## TEXTO DE ORIGEM
11/01/10

Ana Bustorff no Jornal de Notícias


O Jornal de Notícias entrevistou Ana Bustorff. Na conversa que incide sobre Concerto "à la carte", monólogo de Franz Xaver Krotz, a actriz fala da emoção e da experiência de ser a Sr.ª Rasch, do desafio de estar em palco sem dizer uma palavra, da intensidade dos textos alemães.

Para ler:




1 comentário:

puculando_anita disse...

Visto no passado dia 29/01 - Porto
Excelente!

Deixo aqui o texto que construí a partir da representação - Concerto à la carte

em casa. Tiro o casaco e é verdade: a puta da gaivota deixou um alvo entre os ombros. Esfrego em desespero: não sai. Penduro o casaco à mesma atrás da porta. A carteira no ombro da cadeira. A luz do entardecer ainda mergulha sobre a cama. A rua detrás passeia-se sem pressas. Os tacões que ainda calço restituem-me a importância que não tenho das 9 às 5h, de rato em punho, batalhando gestão de stocks.
Toc,toc..toc, toc enquanto lavo as mãos das "3 unidades que foram vendidas sem sairem de stock".Guardo os produtos perecíveis no frigorífico. Um a Um. Abre a porta, fecha a porta, abre porta, fecha porta...
toc,toc, ..toc, toc, no espelho descubro a borbulha que amanheceu todo o dia na bochecha esquerda. Creme nela.
Relaxo, pés nos chinelos.
Ligar a televisão é automático. Como tudo o resto que fiz antes.
Nem sempre janto. Hoje vou encenar um jantar: ligo o rádio e lavo tudo o que tinha ficado por preguiça, desde ontem. Não custa nada, com um pouco de água quente. Organizado.
Agora já posso pensar no jantar, primeiro na mesa: a esteira alisada do lado do costume, agora o prato e os talheres (alinhados).

## DADOS REGISTADOS
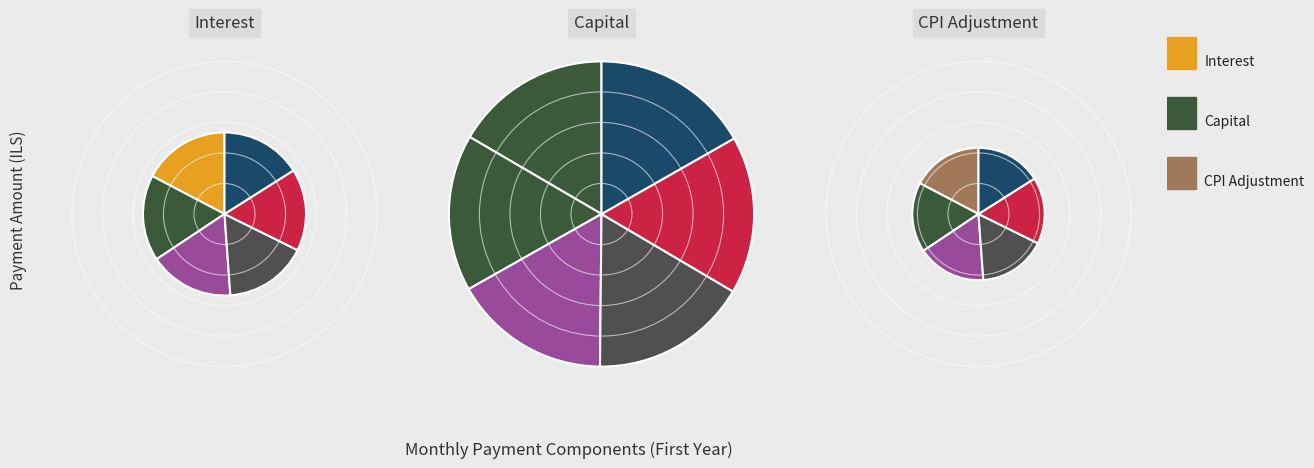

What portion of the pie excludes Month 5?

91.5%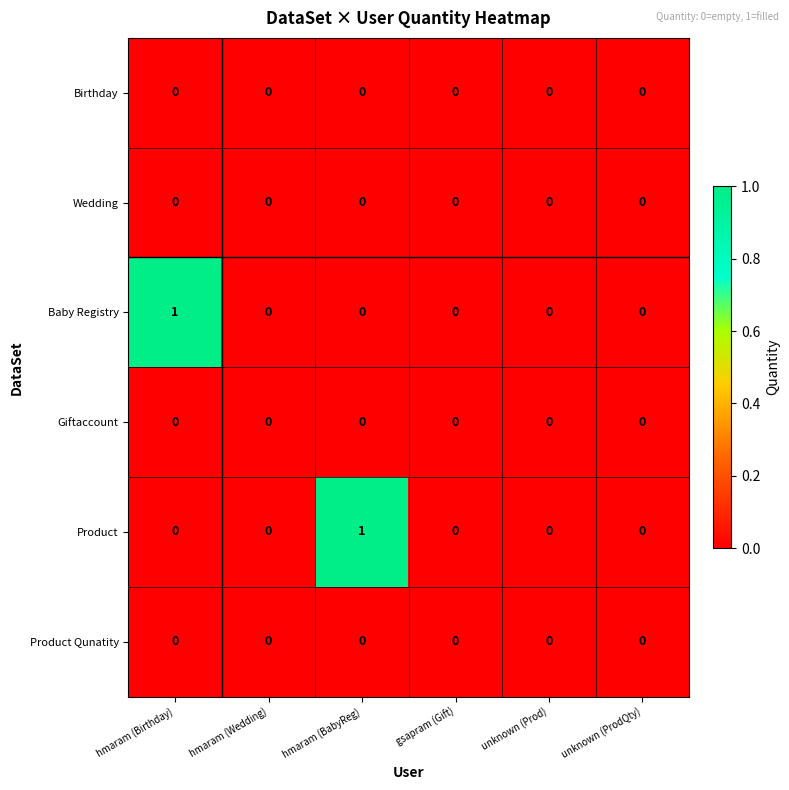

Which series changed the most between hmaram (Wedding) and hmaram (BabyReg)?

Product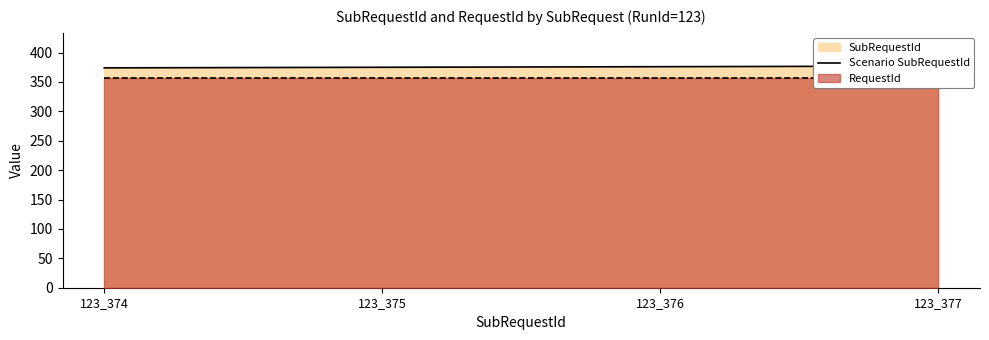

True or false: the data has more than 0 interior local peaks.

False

## PROBLEMAS A RESOLVER
(A) No texto sobre Ana Bustorff, que personagem a atriz interpreta no monólogo Concerto "à la carte"?
(B) Enumere os objetos que, no comentário incluído no texto sobre Ana Bustorff, são postos na mesa para o jantar.
(C) Transcreva do texto sobre Ana Bustorff o trecho que vai de "Toc,toc..toc, toc enquanto" até "esquerda. Creme nela.".
As entradas não têm qualquer relação com o texto.

## RESPOSTAS ÀS ATIVIDADES
(A) A Sr.ª Rasch.

(B) A esteira, o prato e os talheres.

(C)
Toc,toc..toc, toc enquanto lavo as mãos das "3 unidades que foram vendidas sem sairem de stock".Guardo os produtos perecíveis no frigorífico. Um a Um. Abre a porta, fecha a porta, abre porta, fecha porta...
toc,toc, ..toc, toc, no espelho descubro a borbulha que amanheceu todo o dia na bochecha esquerda. Creme nela.